**Text**
━━━━━━

Twisted front forks? – 29 Sep 2016.

Well folks, this could be a long post! Ever since I have owned The Fire Bike the handlebars have been turned slightly to the right when riding in a straight line. I’ve always thought that the handlebar mounts were a bit bent and just lived with it. As I’ve said before, I’m no riding god and pretty much just ride what I’m presented with. When I took the bike for its MOT test last week the tester commented on this trait and suggested the forks could be twisted in their yokes. I thought that I had better take a look.

The first thing I did was to clamp some timber to each side of the rear wheel. I then clamped the front wheel in straight-ahead alignment using some thin pieces of plywood on each side as shims.



I could now see how far out the alignment of the ‘bars were.


It doesn’t look much but, what you might just be able to make out is that the instrument binnacle is turned to the right as well, meaning the top fork yoke is the same.

I decide that I would undo the pinch bolts on the lower yoke to see if everything would spring back into alignment but, I found that to do this I needed to remove the screen/fairing first. The pinch bolt is actually a through bolt so I needed to be able to get to the nut on the back of it as well.


Due to the way the indicators are fitted, these had to come off before the fairing. It was easy enough to go into the headlamp and disconnect the wires but the connectors had to be cut off as they won’t pass through the headlamp mountings.


That was the easy bit! The indicators have rubber stalks with a square drive fitted up against the fairing. They are screwed into the fixings for the headlamp. Turning these square drives is pretty well impossible without causing damage to the fairing. I found that I could loosen the headlamp nut between the fairing and headlamp bracket. Then hold the indicator stem still with a spanner on the square while tightening the headlamp mounting up again. This gradually wound the indicator and stalk off and I managed to keep the headlamp in alignment.

━━━━━━

**Records for this exercise**
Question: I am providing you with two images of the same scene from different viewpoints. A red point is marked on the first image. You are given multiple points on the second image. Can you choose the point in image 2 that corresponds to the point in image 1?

━━━━━━

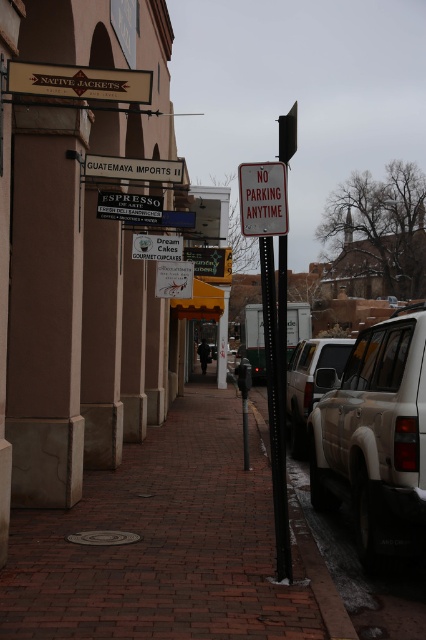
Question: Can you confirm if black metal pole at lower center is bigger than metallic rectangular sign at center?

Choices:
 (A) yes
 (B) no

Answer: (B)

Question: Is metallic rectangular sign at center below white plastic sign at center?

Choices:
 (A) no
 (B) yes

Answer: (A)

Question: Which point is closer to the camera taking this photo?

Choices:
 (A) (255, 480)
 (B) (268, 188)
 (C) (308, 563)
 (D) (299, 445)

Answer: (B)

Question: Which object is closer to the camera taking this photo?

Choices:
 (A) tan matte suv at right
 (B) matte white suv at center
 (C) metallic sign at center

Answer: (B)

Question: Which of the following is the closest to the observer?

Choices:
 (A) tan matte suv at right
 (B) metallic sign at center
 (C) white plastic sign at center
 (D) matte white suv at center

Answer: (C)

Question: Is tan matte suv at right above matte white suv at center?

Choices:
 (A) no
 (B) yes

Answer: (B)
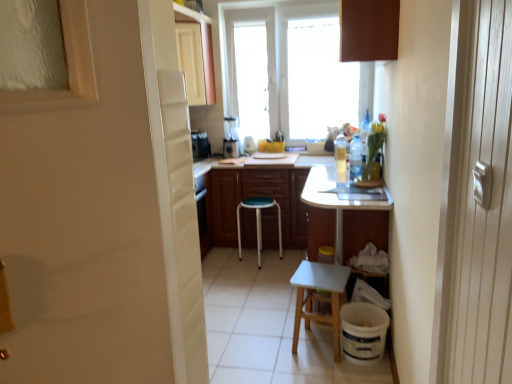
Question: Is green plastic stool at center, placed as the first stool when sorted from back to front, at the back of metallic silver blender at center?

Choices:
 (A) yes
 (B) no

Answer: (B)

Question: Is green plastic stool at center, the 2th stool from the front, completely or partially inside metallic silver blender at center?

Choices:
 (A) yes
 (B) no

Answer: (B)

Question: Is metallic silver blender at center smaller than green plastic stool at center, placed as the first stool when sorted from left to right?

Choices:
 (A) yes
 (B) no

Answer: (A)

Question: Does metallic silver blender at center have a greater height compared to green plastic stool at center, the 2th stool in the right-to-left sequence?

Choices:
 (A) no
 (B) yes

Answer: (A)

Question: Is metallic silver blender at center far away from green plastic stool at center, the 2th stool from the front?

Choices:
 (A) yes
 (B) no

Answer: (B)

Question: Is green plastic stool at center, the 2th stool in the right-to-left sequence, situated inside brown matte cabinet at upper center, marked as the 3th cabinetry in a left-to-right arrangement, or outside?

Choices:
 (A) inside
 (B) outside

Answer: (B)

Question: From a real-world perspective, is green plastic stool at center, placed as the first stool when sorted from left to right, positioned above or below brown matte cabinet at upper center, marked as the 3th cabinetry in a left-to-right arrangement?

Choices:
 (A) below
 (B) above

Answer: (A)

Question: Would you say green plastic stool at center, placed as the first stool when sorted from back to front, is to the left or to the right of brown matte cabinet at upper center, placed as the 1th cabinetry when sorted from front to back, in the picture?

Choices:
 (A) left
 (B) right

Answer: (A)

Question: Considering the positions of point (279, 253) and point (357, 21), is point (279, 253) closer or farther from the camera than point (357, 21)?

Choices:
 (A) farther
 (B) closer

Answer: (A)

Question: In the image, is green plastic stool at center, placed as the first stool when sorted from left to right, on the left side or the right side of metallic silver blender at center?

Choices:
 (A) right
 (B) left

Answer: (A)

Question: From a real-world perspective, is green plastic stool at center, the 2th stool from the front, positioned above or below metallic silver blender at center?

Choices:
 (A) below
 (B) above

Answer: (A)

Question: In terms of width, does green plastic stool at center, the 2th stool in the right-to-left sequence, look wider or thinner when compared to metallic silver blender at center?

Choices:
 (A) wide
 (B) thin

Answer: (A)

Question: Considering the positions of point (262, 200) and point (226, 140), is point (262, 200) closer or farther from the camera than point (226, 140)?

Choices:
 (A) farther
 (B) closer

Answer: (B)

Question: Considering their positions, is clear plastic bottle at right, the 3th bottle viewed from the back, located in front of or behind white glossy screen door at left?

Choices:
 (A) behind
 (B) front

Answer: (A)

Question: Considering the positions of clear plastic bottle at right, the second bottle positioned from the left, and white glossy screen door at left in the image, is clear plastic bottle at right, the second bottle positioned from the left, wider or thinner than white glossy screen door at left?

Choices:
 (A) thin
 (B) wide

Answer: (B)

━━━━━━

**Prompt A**
Gather every line of the listing that contains the word "world".
**Prompt B**
Carry on the blog post about the motorcycle's twisted front forks from the point where it stops.

**Final answer A**
Question: From a real-world perspective, is green plastic stool at center, placed as the first stool when sorted from left to right, positioned above or below brown matte cabinet at upper center, marked as the 3th cabinetry in a left-to-right arrangement?
Question: From a real-world perspective, is green plastic stool at center, the 2th stool from the front, positioned above or below metallic silver blender at center?

**Final answer B**
With the indicators removed I temporarily put the headlamp back together. I decided that I would remove the fairing leaving the chrome brackets fitted to the handlebar clamps and the short black brackets attached to the fairing by undoing the two nuts and bolts at each side.



Now I could get back to releasing those fork pinch bolts. I slackened them completely. Lots of flakes of red paint were shed from the nuts and bolts. I’d noticed before that the front end of the bike seems to have been given a coat of paint while assembled.

I had already removed all the timber and bounced the forks a few times. Then, with the front wheel between my knees, I tried to force the handlebars from side to side. I re-clamped the wheels and took another look at the alignment.


I’d say that’s a significant improvement. I re-tightened the pinch bolts and was pleased to see this hadn’t changed. I put some wood between the fuel tank and handlebar mounts to see if the gaps were the same on each side. Not very accurate I know.


Front fork oil change.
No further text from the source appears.